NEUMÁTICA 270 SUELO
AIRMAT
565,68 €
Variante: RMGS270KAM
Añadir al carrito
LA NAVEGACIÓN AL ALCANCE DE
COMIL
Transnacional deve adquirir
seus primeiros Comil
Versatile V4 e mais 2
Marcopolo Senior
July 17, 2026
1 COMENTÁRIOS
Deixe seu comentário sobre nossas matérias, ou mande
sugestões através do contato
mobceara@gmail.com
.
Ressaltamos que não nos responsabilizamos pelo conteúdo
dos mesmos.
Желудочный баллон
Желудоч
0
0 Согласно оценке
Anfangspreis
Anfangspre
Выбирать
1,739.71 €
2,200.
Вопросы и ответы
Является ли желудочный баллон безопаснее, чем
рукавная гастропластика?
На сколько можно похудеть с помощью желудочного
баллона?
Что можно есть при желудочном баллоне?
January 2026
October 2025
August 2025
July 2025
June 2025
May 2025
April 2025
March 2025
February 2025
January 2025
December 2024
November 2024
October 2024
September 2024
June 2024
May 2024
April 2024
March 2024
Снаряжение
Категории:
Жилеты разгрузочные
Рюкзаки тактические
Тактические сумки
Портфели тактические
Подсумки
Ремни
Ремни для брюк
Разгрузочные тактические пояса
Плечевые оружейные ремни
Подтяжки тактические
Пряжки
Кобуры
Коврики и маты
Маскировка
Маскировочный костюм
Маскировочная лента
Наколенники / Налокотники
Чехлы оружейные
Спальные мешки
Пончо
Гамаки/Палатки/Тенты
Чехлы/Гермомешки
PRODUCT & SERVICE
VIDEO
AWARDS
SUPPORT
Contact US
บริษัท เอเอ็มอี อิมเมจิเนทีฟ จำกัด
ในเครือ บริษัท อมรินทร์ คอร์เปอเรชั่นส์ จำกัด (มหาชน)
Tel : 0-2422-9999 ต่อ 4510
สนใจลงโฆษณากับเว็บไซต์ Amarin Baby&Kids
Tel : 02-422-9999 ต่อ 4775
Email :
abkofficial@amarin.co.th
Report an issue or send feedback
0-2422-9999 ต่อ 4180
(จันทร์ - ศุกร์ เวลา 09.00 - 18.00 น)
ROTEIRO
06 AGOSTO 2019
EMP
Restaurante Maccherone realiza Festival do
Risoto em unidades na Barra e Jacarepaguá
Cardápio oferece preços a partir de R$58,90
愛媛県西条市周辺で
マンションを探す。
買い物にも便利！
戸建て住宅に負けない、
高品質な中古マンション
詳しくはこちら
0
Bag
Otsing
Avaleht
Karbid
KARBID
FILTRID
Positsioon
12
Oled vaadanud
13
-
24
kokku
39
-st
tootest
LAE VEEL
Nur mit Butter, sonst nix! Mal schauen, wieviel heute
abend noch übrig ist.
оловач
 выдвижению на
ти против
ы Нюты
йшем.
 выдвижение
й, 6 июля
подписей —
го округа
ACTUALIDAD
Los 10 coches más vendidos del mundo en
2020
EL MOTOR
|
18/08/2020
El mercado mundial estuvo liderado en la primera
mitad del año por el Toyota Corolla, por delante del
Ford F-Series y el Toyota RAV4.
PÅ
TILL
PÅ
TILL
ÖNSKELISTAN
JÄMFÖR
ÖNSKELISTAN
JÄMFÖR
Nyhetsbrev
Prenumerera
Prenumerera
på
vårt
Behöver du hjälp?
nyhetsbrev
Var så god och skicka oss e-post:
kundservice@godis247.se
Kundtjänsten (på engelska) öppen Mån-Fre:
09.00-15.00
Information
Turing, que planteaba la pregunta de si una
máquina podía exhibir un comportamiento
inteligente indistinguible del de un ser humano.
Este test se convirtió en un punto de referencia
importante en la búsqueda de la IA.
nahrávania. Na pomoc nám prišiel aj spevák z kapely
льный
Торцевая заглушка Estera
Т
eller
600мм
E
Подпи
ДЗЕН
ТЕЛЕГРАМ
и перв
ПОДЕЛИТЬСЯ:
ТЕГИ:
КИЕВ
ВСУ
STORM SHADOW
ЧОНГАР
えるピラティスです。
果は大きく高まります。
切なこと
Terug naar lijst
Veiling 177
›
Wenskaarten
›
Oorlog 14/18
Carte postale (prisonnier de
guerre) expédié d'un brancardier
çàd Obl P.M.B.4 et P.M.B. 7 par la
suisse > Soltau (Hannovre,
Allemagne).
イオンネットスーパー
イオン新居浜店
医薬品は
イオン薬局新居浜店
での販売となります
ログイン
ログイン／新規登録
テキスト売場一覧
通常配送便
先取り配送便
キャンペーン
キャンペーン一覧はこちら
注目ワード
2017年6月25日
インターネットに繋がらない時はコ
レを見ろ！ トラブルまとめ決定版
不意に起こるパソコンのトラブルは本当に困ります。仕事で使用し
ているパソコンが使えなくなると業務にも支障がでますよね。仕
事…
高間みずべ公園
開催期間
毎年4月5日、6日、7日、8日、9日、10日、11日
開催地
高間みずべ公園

#### Problem requirements:
Output exactly the lines from the one containing "mitad del año" through the last line of the entries, both ends included.

#### Answer to the exercise:
mitad del año por el Toyota Corolla, por delante del
Ford F-Series y el Toyota RAV4.
PÅ
TILL
PÅ
TILL
ÖNSKELISTAN
JÄMFÖR
ÖNSKELISTAN
JÄMFÖR
Nyhetsbrev
Prenumerera
Prenumerera
på
vårt
Behöver du hjälp?
nyhetsbrev
Var så god och skicka oss e-post:
kundservice@godis247.se
Kundtjänsten (på engelska) öppen Mån-Fre:
09.00-15.00
Information
Turing, que planteaba la pregunta de si una
máquina podía exhibir un comportamiento
inteligente indistinguible del de un ser humano.
Este test se convirtió en un punto de referencia
importante en la búsqueda de la IA.
nahrávania. Na pomoc nám prišiel aj spevák z kapely
льный
Торцевая заглушка Estera
Т
eller
600мм
E
Подпи
ДЗЕН
ТЕЛЕГРАМ
и перв
ПОДЕЛИТЬСЯ:
ТЕГИ:
КИЕВ
ВСУ
STORM SHADOW
ЧОНГАР
えるピラティスです。
果は大きく高まります。
切なこと
Terug naar lijst
Veiling 177
›
Wenskaarten
›
Oorlog 14/18
Carte postale (prisonnier de
guerre) expédié d'un brancardier
çàd Obl P.M.B.4 et P.M.B. 7 par la
suisse > Soltau (Hannovre,
Allemagne).
イオンネットスーパー
イオン新居浜店
医薬品は
イオン薬局新居浜店
での販売となります
ログイン
ログイン／新規登録
テキスト売場一覧
通常配送便
先取り配送便
キャンペーン
キャンペーン一覧はこちら
注目ワード
2017年6月25日
インターネットに繋がらない時はコ
レを見ろ！ トラブルまとめ決定版
不意に起こるパソコンのトラブルは本当に困ります。仕事で使用し
ているパソコンが使えなくなると業務にも支障がでますよね。仕
事…
高間みずべ公園
開催期間
毎年4月5日、6日、7日、8日、9日、10日、11日
開催地
高間みずべ公園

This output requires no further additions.